__选文__.

+-------+

LeetCode 404. Sum of Left Leaves（左叶子结点的和）

题目描述

Find the sum of all left leaves in a given binary tree.

Example:

    3
   / \
  9  20
    /  \
   15   7

There are two left leaves in the binary tree, with values 9 and 15 respectively. Return 24.

解法一

思路

既然是二叉树的遍历问题，那想必是递归了。再看需要返回sum，对于递归来说就是先收集递归的结果，再加上自己的结果后返回，那就是后序遍历了，模板就是：

def sumOfLeftLeaves(root):
    ...
    sum = self.sumOfLeftLeaves(root.left) + self.sumOfLeftLeaves(root.right)
    # TODO
    return sum

题目要求的是处理左叶子结点，那么首先要解决的就是在递归中如何判断当前结点是否是左叶子结点了。很可惜的是，对于结点本身，虽然可以很容易判断其是否为叶子结点，但不能判断其是否为左结点。这里有个解决办法就是，既然遍历会遍历到每个结点，那不妨对每个结点检查其左子节点是不是叶子结点就好了，即：

if root.left and root.left.left is None and root.left.right is None:
    # TODO

这题的解法就出来啦。

Python

# Definition for a binary tree node.
# class TreeNode(object):
#     def __init__(self, x):
#         self.val = x
#         self.left = None
#         self.right = None


class Solution(object):
    def sumOfLeftLeaves(self, root):
        """
        :type root: TreeNode
        :rtype: int
        """
        if root is None:
            return 0
        sum = self.sumOfLeftLeaves(root.left) + self.sumOfLeftLeaves(root.right)
        if root.left and root.left.left is None and root.left.right is None:
            sum += root.left.val
        return sum

Java

/**
 * Definition for a binary tree node.
 * public class TreeNode {
 *     int val;
 *     TreeNode left;
 *     TreeNode right;
 *     TreeNode(int x) { val = x; }
 * }
 */
public class Solution {
    public int sumOfLeftLeaves(TreeNode root) {
        if (root == null) {
            return 0;
        }
        int sum = sumOfLeftLeaves(root.left) + sumOfLeftLeaves(root.right);
        if (root.left != null && root.left.left == null && root.left.right == null) {
            sum += root.left.val;
        }
        return sum;
    }
}

C++

/**
 * Definition for a binary tree node.
 * struct TreeNode {
 *     int val;
 *     TreeNode *left;
 *     TreeNode *right;
 *     TreeNode(int x) : val(x), left(NULL), right(NULL) {}
 * };
 */
class Solution {
public:
    int sumOfLeftLeaves(TreeNode *root) {
        if (root == nullptr) {
            return 0;
        }
        int sum = sumOfLeftLeaves(root->left) + sumOfLeftLeaves(root->right);
        if (root->left && root->left->left == nullptr && root->left->right == nullptr) {
            sum += root->left->val;
        }
        return sum;
    }
};

+-------+

__数据记录__.

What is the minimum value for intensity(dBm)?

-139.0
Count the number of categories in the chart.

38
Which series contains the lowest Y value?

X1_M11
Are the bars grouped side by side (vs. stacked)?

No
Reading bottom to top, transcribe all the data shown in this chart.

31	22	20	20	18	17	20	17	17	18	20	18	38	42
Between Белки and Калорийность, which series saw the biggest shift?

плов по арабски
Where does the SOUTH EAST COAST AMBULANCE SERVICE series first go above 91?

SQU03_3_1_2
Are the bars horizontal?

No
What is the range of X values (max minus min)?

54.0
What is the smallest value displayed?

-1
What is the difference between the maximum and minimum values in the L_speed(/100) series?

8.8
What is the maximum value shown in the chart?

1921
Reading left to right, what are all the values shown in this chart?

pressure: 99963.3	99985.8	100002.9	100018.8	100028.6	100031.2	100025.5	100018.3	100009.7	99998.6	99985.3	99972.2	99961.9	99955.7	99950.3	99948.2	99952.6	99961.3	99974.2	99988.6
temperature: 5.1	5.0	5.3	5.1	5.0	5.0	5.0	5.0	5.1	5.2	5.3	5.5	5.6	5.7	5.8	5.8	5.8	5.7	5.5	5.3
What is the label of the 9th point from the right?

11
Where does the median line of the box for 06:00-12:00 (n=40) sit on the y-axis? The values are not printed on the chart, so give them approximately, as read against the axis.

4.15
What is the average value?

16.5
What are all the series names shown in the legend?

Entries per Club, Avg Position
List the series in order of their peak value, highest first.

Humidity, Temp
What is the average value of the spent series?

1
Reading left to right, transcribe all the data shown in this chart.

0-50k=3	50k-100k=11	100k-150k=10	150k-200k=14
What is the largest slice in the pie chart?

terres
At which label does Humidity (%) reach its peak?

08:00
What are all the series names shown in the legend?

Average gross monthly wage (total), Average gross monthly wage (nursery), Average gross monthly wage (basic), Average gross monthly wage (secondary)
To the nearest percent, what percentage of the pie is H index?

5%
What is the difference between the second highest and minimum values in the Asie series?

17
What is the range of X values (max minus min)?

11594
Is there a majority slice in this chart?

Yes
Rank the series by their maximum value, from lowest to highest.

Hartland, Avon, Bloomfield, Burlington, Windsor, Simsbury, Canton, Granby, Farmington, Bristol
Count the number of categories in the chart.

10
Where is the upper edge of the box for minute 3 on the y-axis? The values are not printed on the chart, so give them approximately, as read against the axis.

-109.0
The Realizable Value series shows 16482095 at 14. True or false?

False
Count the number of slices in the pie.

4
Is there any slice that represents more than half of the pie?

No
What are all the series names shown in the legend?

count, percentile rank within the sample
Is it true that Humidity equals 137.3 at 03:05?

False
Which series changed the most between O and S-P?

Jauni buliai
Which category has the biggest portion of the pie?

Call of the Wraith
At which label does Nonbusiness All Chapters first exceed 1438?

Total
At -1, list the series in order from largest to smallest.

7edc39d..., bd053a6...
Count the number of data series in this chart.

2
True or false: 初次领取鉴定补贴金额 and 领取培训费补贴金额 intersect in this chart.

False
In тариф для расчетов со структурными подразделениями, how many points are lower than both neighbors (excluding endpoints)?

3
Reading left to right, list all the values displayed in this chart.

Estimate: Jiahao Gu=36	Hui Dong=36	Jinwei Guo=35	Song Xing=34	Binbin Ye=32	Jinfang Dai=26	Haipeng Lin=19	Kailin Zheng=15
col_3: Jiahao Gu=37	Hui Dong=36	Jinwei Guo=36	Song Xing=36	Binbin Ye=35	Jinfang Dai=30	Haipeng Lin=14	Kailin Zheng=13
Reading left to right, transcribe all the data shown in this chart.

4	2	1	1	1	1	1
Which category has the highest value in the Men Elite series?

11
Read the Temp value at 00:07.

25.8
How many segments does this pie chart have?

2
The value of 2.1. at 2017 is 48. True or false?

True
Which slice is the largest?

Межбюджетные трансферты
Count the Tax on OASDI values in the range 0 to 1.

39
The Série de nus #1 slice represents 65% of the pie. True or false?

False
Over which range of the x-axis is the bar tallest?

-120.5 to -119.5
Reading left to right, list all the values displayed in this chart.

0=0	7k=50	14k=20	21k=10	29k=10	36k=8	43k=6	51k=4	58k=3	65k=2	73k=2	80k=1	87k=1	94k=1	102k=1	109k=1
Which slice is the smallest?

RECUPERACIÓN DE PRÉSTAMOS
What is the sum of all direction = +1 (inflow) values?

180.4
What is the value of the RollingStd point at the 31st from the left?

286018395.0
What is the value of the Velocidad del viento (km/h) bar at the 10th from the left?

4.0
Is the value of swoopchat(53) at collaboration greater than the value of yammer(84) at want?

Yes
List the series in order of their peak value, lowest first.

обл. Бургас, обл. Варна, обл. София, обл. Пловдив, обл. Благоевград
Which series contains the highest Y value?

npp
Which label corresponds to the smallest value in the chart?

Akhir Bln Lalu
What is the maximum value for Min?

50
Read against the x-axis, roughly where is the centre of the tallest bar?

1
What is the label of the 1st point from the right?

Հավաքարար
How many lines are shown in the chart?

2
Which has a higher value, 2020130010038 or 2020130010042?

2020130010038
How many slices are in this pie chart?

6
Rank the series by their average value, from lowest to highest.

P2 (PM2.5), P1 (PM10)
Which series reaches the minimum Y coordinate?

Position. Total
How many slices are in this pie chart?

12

+-------+

__练习要求__.
**a.** 请把选文中的这句话译成英文："很可惜的是，对于结点本身，虽然可以很容易判断其是否为叶子结点，但不能判断其是否为左结点。"
**b.** 在记录中找出所有含有字符串“bars”的行，并逐行抄写下来。
上面的选文和数据记录是彼此独立的两份材料。

__参考答案__.
**a.** Unfortunately, for a node itself, although it is easy to determine whether it is a leaf node, there is no way to determine whether it is a left node.

**b.**
Are the bars grouped side by side (vs. stacked)?
Are the bars horizontal?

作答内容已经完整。